How are we to reconcile these realities with Jesus’ pronouncement in today’s Gospel?

I think we do so by acknowledging 

  • that the Living Church has not yet sifted out the chaff from the wheat
  • that the Body of Christ is still being crucified
  • that our discipleship consists in sharing the continuing act of redemption with Jesus

We strengthen ourselves for this sacred participation by our faithfulness to the Gospel, by our quest for meaningful Eucharist, and by our reverence for Christ’s presence in all Creation.

Pierre de Chardin saw the Body of Christ in cosmic terms which open our understanding and challenge us to an evolution of grace. He says:

“ No, the Body of Christ must be understood boldly, as it was seen and loved by St. John, St. Paul, and the Fathers. It forms in nature a world which is new, an organism moving and alive in which we are all united physically, biologically….
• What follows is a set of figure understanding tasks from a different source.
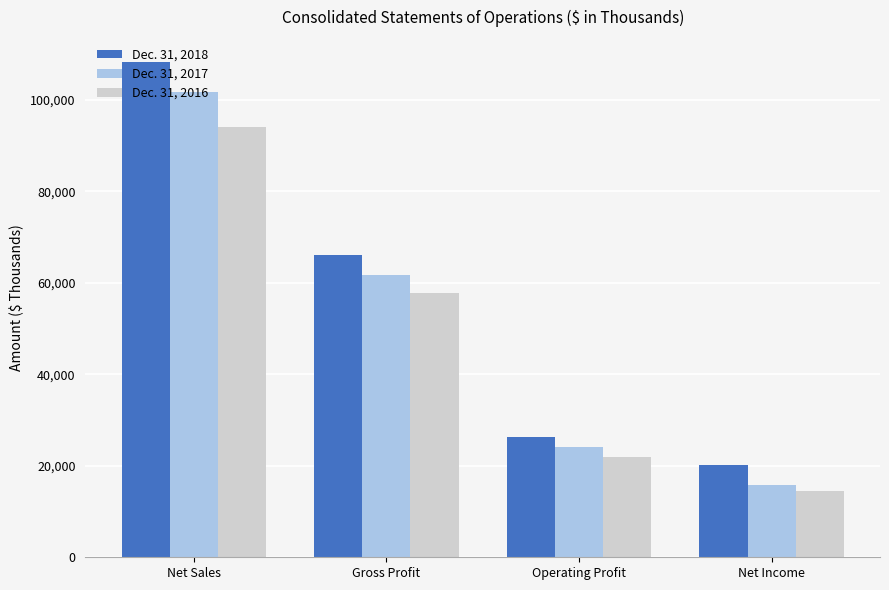

At which category is the sum across all series the highest?

Net Sales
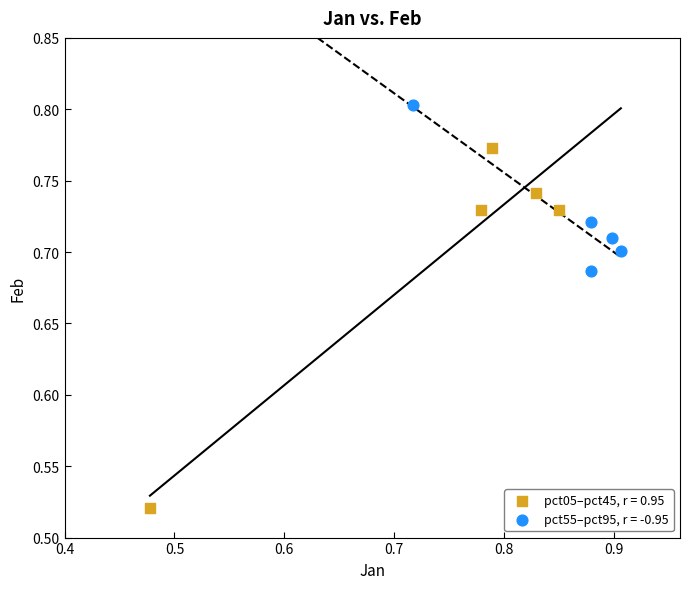

Which series reaches the minimum Y coordinate?

pct05–pct45, r = 0.95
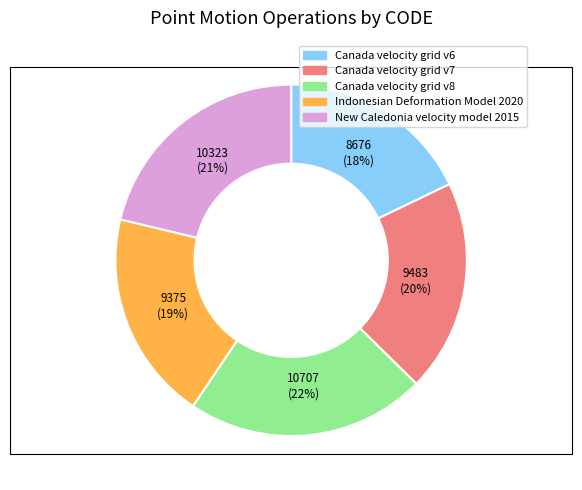

Do Canada velocity grid v8 and New Caledonia velocity model 2015 together represent more than half of the pie?

No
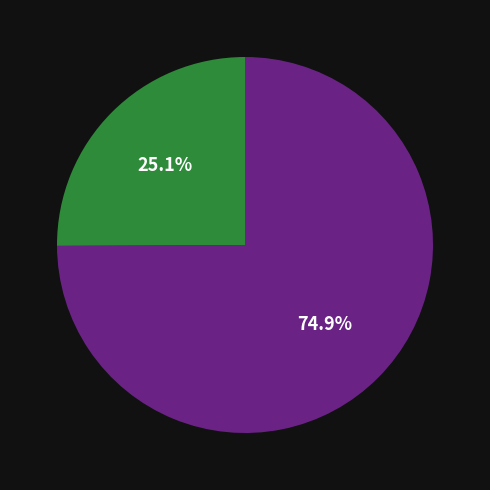

Is there any slice that represents more than half of the pie?

Yes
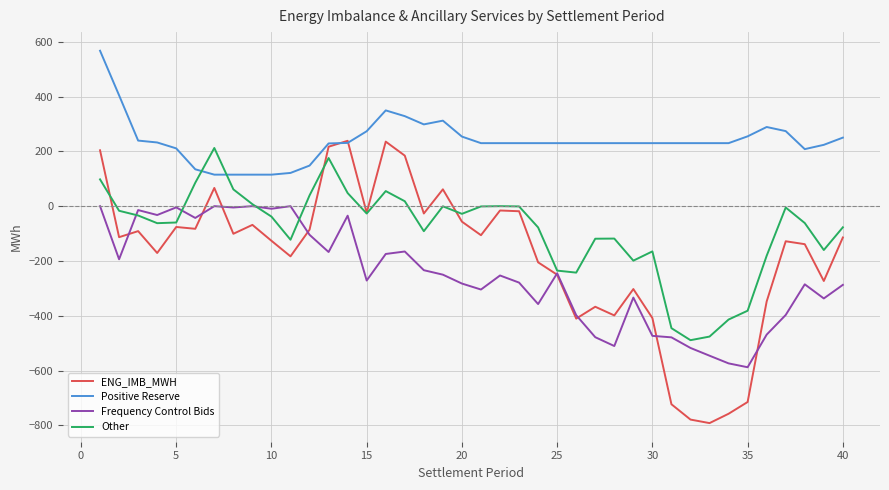

How many times do Other and Positive Reserve cross each other?

2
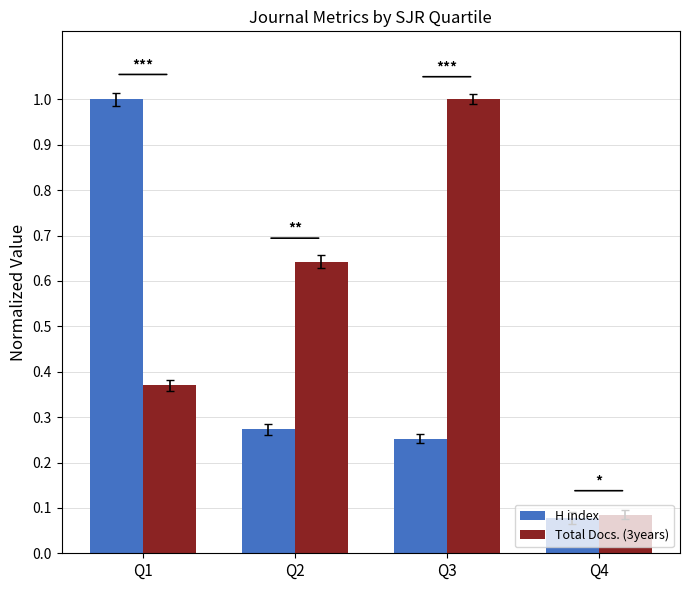

Which series changed the most between Q1 and Q4?

H index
It is first by the Incarnation and next by the Eucharist that Christ organizes us for Himself and imposes Himself upon us.  Although He has come above all for souls, uniquely for souls, He could not join them together and bring them life without assuming and animating along with them all the rest of the world. By His Incarnation, He inserted Himself not just into humanity but into the universe which supports humanity, and He did so not simply as another connected element, but with the dignity and function of a directing principle, of a Center toward which everything converges in harmony and Love.”
(de Chardin: La Vie Cosmique)

Music: Song of the Body of Christ ~ David Haas

A Faith that Delights God

Monday, September 17, 2018

Readings: http://www.usccb.org/bible/readings/091718.cfm

Today, in Mercy, Jesus, in amazement, praises the faith of the centurion. What was it about this man’s faith that could astound even God?  How would my faith make Jesus feel?

faith

We are taught that faith is a gift. We can’t earn it or acquire it on our own. We can though – once we have been given it – exercise it, polish it, cherish it and share it in order to make it stronger.

What is faith exactly?

Well, first off, we get faith mixed up with a lot of things that it is not. 

Faith is not the same as religion or religious denomination. Faith transcends Catholicism, Protestantism, Judaism or Islam. These are the only frameworks in which we sometimes practice our faith.

 Faith isn’t devotions, or prayers, or the formulas we pull out when we are in trouble. It is not the Prayer to St. Anthony when we can’t find our car keys. It is not the novena we say to receive a special favor. These are only practices which allow us to express our faith in human terms.

And most importantly, faith is not an ideology by which we exceptionalize and elevate ourselves, suggesting that others are less because of their choice of religious practice.

If we take a clue from today’s Gospel, we could describe faith like this:

  • It is the unshakable understanding that all Creation belongs to God, including every aspect of my life.
  • It is the trust that God wills our good in all things. 
  • It is the sure confidence that God abides with us in all circumstances.
  • It is the giving of my heart to this abiding God in a relationship of mutual love.
  • It is a life that bespeaks these confidences.

The centurion must have had this kind of faith and it delighted Jesus. Let’s pray for a faith that can do that for God!